**Task requirements**
Format the lines of the material from the one containing "Which series contains the lowest Y value?" through the one containing "Zero Hours Days (No OT/Break recorded)", both included, as a numbered list, omitting any blank lines.

======== Data extract

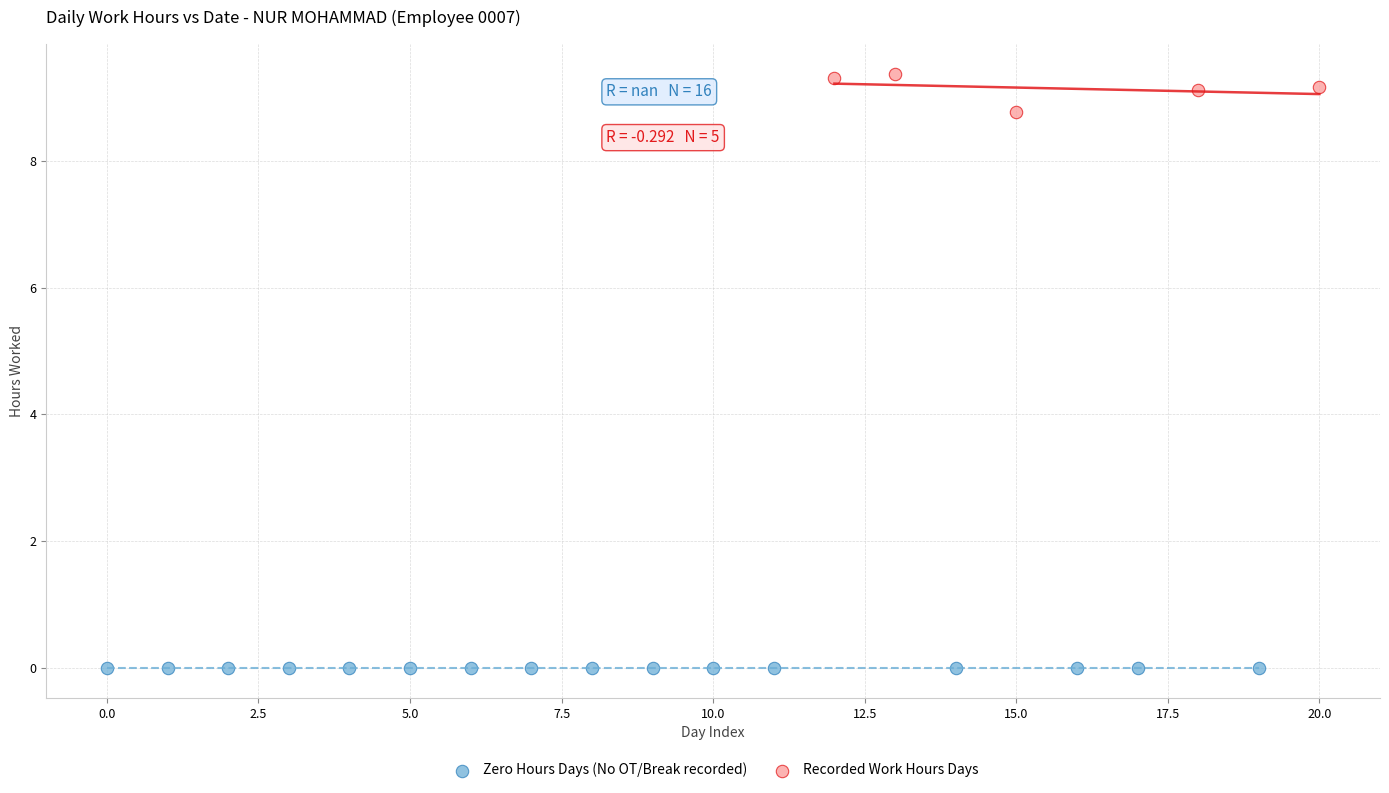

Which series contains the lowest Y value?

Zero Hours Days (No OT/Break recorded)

================
======== Data extract

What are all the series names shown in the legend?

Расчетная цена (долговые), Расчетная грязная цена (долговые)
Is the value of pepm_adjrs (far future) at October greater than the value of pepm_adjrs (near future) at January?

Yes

================

**Answer to this exercise**
1. Which series contains the lowest Y value?
2. Zero Hours Days (No OT/Break recorded)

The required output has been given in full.